Ebraam Elias, a supply chain engineer at Innovo Group, makes a similar case, arguing that the real value now lies in using live information to support predictive planning and cross-functional coordination. In his view, visibility helps organisations anticipate disruption, preserve continuity and improve service while keeping a tighter grip on cost.
The urgency is reinforced by broader digital trends in the region. Adobe research released this year found that 88% of Middle East organisations are experimenting with or deploying AI, while 61% say they have mature cloud infrastructure. Yet the same study pointed to persistent problems with execution, measurement and integration, suggesting that many companies still struggle to turn ambitious digital investment into operational gains.
That gap matters because the next stage of supply chain management is being shaped by AI, automation and analytics. Instead of relying only on dashboards, firms are increasingly using systems that can flag anomalies, model scenarios and recommend actions.

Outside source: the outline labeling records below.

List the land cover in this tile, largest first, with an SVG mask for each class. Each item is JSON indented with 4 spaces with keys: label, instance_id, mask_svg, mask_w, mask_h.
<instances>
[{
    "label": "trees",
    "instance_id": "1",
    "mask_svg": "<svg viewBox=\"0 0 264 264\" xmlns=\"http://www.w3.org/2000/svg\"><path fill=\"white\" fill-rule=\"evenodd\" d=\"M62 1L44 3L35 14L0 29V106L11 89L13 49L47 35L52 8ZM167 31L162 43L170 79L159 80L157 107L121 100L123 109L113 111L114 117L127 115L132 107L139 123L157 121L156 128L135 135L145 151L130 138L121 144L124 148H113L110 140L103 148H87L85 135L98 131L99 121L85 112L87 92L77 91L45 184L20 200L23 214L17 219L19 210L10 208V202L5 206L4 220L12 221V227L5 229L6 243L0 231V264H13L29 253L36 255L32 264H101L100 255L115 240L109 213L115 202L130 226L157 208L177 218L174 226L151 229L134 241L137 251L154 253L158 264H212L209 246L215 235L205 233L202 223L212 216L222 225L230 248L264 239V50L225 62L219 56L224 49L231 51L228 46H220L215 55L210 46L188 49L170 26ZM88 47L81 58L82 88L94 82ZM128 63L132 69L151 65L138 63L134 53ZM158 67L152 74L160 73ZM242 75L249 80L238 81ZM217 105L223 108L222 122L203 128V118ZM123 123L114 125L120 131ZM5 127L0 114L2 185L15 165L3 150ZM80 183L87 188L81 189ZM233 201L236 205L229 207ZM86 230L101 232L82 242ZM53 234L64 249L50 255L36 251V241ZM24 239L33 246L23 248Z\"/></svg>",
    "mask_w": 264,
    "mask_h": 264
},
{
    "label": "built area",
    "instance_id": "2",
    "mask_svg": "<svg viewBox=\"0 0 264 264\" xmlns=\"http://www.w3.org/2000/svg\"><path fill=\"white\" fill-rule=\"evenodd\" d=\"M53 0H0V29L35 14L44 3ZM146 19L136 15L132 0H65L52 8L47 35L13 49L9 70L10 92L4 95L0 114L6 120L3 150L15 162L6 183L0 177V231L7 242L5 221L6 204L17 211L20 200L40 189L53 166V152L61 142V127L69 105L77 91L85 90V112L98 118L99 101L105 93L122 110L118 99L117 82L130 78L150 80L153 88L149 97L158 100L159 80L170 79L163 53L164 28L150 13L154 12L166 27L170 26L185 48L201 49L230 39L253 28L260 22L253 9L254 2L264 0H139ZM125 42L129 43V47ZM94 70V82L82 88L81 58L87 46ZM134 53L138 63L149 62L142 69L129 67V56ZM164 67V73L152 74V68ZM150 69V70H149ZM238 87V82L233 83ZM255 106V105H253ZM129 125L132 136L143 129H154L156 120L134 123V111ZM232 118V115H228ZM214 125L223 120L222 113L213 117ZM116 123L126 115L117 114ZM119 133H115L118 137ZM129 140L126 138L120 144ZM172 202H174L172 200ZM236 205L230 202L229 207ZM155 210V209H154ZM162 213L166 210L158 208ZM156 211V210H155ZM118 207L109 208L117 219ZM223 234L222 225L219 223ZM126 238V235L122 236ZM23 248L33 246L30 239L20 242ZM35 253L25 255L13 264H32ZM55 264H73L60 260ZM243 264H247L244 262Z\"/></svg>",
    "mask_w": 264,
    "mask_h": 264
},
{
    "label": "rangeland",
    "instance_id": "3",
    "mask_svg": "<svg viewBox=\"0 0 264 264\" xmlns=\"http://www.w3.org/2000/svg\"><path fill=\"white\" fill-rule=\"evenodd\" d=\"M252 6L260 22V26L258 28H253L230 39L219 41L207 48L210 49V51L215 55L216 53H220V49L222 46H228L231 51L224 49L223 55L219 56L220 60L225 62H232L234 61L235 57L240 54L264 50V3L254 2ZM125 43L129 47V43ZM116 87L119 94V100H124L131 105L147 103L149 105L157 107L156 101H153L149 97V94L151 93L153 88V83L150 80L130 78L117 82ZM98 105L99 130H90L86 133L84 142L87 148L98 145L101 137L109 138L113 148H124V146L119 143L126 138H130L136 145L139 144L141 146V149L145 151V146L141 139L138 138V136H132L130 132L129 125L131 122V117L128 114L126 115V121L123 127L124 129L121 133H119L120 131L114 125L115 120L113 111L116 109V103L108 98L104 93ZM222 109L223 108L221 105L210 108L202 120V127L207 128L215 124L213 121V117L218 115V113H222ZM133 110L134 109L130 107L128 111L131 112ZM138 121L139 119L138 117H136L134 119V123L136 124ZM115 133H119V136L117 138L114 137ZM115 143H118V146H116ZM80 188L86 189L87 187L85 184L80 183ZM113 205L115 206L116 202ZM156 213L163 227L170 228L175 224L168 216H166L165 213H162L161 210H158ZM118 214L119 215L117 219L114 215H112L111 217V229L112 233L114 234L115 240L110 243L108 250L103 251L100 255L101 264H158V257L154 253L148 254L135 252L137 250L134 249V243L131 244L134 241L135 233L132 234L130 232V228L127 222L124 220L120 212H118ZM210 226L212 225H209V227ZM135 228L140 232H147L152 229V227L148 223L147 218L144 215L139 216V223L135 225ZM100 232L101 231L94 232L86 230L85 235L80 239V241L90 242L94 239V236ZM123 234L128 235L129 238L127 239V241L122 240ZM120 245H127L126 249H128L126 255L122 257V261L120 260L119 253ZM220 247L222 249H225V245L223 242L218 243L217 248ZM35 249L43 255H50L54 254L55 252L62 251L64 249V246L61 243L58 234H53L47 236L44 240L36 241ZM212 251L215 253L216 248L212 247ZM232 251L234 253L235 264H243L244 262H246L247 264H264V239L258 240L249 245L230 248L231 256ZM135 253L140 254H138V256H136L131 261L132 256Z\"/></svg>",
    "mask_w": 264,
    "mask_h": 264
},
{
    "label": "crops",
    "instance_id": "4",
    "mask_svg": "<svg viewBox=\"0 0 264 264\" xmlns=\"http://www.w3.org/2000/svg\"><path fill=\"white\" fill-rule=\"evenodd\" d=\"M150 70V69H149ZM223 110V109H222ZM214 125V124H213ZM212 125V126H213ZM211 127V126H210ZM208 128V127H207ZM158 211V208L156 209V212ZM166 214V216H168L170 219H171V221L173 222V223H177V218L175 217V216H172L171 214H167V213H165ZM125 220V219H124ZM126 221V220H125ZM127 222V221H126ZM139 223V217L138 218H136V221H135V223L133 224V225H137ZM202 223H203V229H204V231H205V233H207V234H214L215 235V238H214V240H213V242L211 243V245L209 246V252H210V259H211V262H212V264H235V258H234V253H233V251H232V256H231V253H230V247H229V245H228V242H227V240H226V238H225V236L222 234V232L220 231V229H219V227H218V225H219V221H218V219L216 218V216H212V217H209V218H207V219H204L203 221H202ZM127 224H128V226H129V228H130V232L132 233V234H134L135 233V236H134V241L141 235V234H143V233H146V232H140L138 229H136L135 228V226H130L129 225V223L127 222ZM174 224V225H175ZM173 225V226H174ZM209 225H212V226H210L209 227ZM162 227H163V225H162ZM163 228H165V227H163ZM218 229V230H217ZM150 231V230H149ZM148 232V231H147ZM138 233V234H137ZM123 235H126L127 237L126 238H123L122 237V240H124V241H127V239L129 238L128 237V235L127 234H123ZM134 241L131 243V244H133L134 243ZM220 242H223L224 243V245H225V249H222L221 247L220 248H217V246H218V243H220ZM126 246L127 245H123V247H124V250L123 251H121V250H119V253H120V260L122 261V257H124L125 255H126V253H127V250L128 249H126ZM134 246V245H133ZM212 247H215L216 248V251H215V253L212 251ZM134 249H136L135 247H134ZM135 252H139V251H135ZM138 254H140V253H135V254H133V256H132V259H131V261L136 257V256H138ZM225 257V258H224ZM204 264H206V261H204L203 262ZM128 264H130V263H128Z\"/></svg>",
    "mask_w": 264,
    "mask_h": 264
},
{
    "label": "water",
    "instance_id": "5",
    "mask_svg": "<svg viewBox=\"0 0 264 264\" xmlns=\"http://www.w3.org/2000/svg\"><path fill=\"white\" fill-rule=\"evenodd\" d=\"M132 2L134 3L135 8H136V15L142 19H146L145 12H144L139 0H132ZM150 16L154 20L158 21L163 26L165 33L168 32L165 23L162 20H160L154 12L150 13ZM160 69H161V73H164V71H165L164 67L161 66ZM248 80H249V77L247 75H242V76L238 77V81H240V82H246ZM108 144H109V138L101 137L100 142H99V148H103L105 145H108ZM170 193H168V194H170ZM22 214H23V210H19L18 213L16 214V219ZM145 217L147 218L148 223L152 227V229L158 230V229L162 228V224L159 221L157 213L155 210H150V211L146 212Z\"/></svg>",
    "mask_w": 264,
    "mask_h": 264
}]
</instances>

Digital twins are also being used to test changes before they are made in the real world, while control towers are evolving from monitoring hubs into decision centres.
Albanese says the goal is shifting from visibility to prediction and prescriptive action. In practice, that means detecting change early, testing response options and then making adjustments quickly and safely. She adds that this requires closer integration between warehouses, transport, inventory and customer service, supported by real-time data and clearer governance.
The broader direction of travel is also being shaped by a reassessment of sourcing risk. Viktor Sartakov-Korzhov, chief executive and founder of SMEY’s, says instability is pushing companies away from models built mainly around lowest cost and towards systems designed for resilience. He points to alternative production methods, including fermentation-based manufacturing, as a way of reducing dependence on geographically concentrated agricultural inputs and creating supply lines that are less exposed to political volatility.
Across the Gulf, governments have already invested heavily in smart ports, digital trade platforms and customs modernisation, but KPMG’s Kastalli says the hardest part now is integration. Real-time visibility still runs into friction when partners use different systems and data standards, he says, adding that future progress will depend on interoperability between shippers, carriers and regulators as much as on infrastructure spending.
The message from business leaders is clear: the region has made notable progress in digital logistics, but visibility is only the starting point. The companies likely to gain an edge are those that can combine live data, AI and coordinated execution, turning supply chain transparency into faster decisions and more durable resilience.